The Mega Millions jackpot makes this the week to talk about lottery economics, so here’s a whopper: Households earning less than $13,000 a year spend a shocking 9% of their money on lottery tickets, Henry Blodget relays from a PBS report.* Are they clueless? Are they desperate? Are they economical? Maybe, probably, and possibly.

For the desperately poor, lotteries perform a role not unlike the obverse of insurance. Rather than pay a small sum of money in exchange for the guarantee of protection that you’ll need in the future, you pay a small sum of money in exchange for the small probability that you’ll win money to help your lot right away. It is, for lack of a better term, a kind of aspirational insurance.

So often, everyone acts as if low-income people are necessarily more virtuous than other for earn more, such that we should automatically redistribute wealth from frugal people to wasteful people. Instead of redistributing wealth, though, maybe we should be redistributing character and wisdom and restraint.

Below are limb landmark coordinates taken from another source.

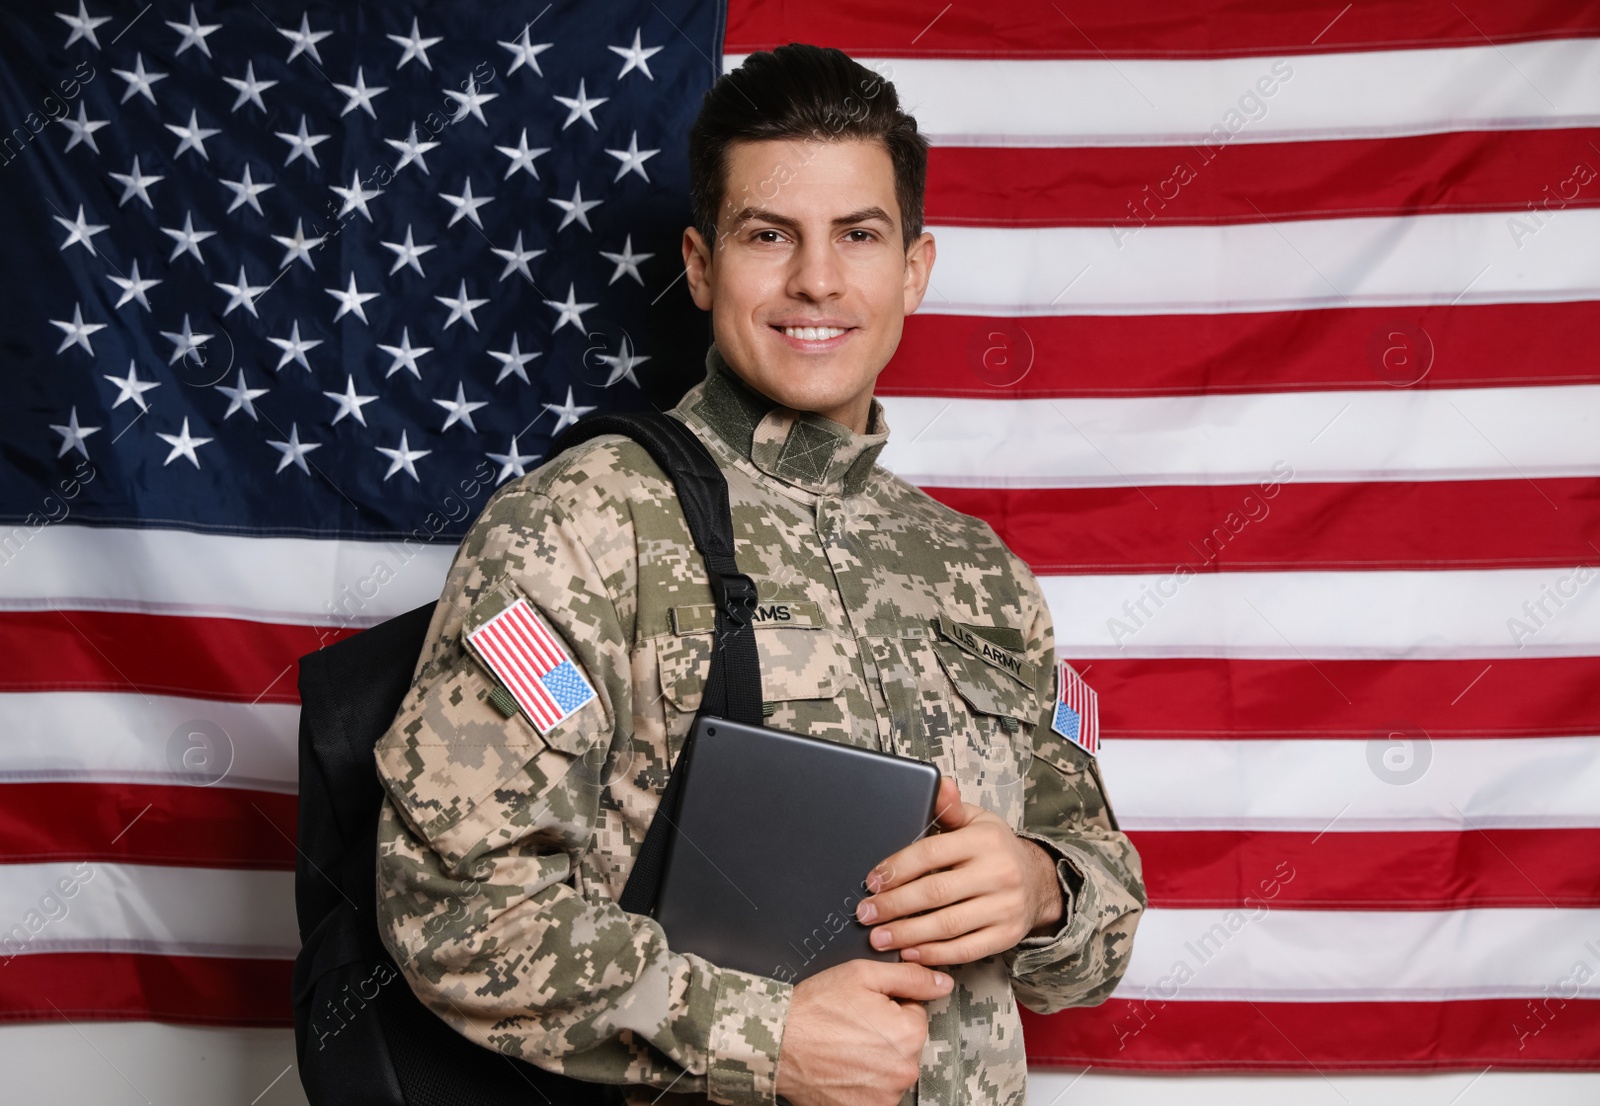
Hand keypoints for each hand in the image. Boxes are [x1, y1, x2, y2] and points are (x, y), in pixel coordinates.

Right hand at [775, 959, 950, 1105]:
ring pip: (890, 1068)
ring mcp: (886, 1096)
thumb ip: (910, 977)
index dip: (888, 1007)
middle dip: (884, 1034)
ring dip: (873, 1059)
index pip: (914, 1014)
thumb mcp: (863, 975)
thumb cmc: (815, 1008)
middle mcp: (904, 1070)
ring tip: (842, 1047)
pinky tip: (841, 1068)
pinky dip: (862, 1082)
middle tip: (850, 1027)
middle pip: (904, 1044)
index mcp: (910, 1034)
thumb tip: (942, 984)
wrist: (777, 1042)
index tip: (863, 1009)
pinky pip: (875, 1092)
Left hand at [854, 777, 1063, 965]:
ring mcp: (1004, 907)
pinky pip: (965, 949)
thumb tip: (939, 783)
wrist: (1039, 881)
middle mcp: (998, 873)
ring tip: (879, 937)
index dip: (897, 868)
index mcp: (984, 840)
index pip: (931, 853)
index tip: (872, 882)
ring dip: (907, 934)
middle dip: (894, 905)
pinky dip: (934, 953)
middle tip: (866, 913)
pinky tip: (910, 952)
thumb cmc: (995, 849)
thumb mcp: (976, 820)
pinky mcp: (1006, 935)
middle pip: (935, 892)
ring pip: (947, 925)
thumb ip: (950, 807)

Maybe the reason that the poor are poor is because although they have every advantage living in the prosperous west, that they just make poor decisions.

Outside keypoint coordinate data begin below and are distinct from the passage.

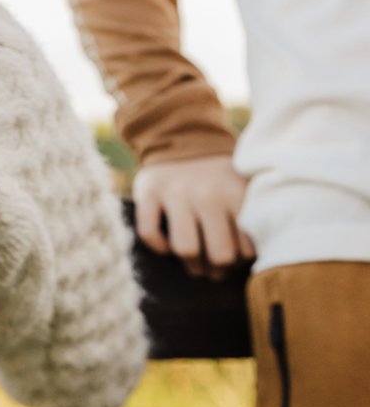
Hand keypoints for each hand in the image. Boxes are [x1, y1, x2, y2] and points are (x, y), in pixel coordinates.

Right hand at [132, 155, 254, 279]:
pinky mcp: (149, 192)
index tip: (234, 256)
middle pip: (220, 255)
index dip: (240, 261)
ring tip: (195, 261)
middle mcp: (207, 193)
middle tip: (215, 267)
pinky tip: (167, 245)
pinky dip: (158, 246)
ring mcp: (176, 192)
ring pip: (186, 249)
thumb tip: (257, 258)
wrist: (180, 137)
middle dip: (218, 269)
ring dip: (191, 264)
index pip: (246, 250)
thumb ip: (254, 216)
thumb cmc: (218, 175)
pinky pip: (149, 232)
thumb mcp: (242, 186)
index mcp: (235, 193)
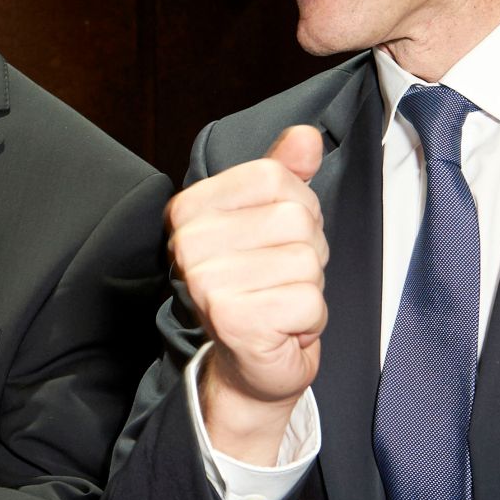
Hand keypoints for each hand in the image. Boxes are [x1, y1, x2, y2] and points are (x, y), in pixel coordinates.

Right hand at [170, 124, 327, 462]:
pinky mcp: (234, 320)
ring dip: (309, 288)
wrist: (251, 363)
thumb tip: (305, 136)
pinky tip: (284, 327)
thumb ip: (285, 173)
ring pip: (307, 261)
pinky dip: (311, 320)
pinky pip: (310, 302)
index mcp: (190, 208)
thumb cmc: (261, 285)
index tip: (275, 238)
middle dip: (307, 251)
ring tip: (280, 302)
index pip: (273, 177)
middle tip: (279, 278)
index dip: (297, 207)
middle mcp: (188, 242)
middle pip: (296, 218)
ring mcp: (206, 282)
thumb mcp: (270, 218)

Black economist Walter Williams explains:

Avoiding long-term poverty is not rocket science. First, graduate from high school. Second, get married before you have children, and stay married. Third, work at any kind of job, even one that starts out paying the minimum wage. And, finally, avoid engaging in criminal behavior. If you graduate from high school today with a B or C average, in most places in our country there’s a low-cost or financially assisted post-high-school education program available to increase your skills.

Most jobs start with wages higher than the minimum wage, which is currently $5.15. A man and his wife, even earning the minimum wage, would earn $21,000 annually. According to the Bureau of Census, in 2003, the poverty threshold for one person was $9,393, for a two-person household it was $12,015, and for a family of four it was $18,810. Taking a minimum-wage job is no great shakes, but it produces an income higher than the Bureau of Census’ poverty threshold. Plus, having a job in the first place increases one’s prospects for a better job.

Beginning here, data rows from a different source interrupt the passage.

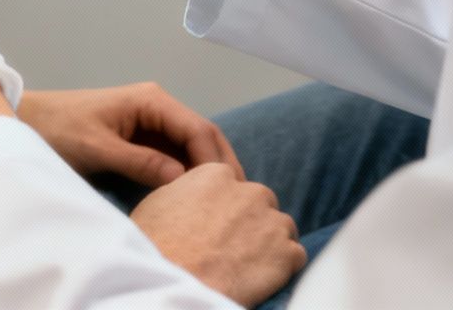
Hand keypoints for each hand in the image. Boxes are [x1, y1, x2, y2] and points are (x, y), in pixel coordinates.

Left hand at [18, 83, 242, 188]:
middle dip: (220, 165)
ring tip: (222, 203)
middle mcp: (157, 107)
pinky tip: (196, 197)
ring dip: (206, 171)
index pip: (198, 129)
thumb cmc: (58, 129)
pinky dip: (188, 174)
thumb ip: (140, 161)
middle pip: (202, 136)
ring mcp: (151, 123)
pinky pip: (175, 156)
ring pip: (192, 147)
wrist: (27, 122)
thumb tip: (183, 177)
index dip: (215, 160)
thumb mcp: (98, 148)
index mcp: (151, 101)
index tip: (225, 191)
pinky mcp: (142, 139)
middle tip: (237, 201)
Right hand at [131, 164, 305, 306]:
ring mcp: (271, 222)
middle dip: (252, 220)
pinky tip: (261, 277)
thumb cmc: (156, 244)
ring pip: (282, 227)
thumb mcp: (159, 201)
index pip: (232, 183)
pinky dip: (284, 267)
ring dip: (270, 242)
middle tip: (233, 245)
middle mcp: (249, 192)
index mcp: (216, 174)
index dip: (226, 205)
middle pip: (261, 201)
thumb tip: (194, 196)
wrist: (172, 278)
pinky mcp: (287, 253)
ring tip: (247, 263)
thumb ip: (188, 189)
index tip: (218, 223)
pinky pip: (295, 255)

In fact, the number one cause of poverty is the decision by individual people not to marry before having children. That’s not caused by “corporate greed” or other bogeymen. It’s an uncoerced decisiojn that each person makes. If anyone is causing poverty, it’s the anti-marriage left which subsidizes and glamorizes single motherhood by choice and divorce.

Instead of making poverty more comfortable so that the poor can continue to make bad decisions, maybe we should be encouraging them to do the things that will life them out of poverty. Let’s pay the poor to finish school, get married, stay married, get a job, and wait before having children. And let’s support them by giving them school choice and other freedoms that allow them to escape the underperforming public schools. Fixing poverty doesn’t just mean handing people money – there are deeper issues.

What I also like about this story is that it was tweeted by a Christian apologist. Arguing about philosophy and science and history is good, but if we aren’t concerned about issues like abortion, marriage, poverty and freedom, then that’s not a good sign. Wallace should be commended for his concern for the poor.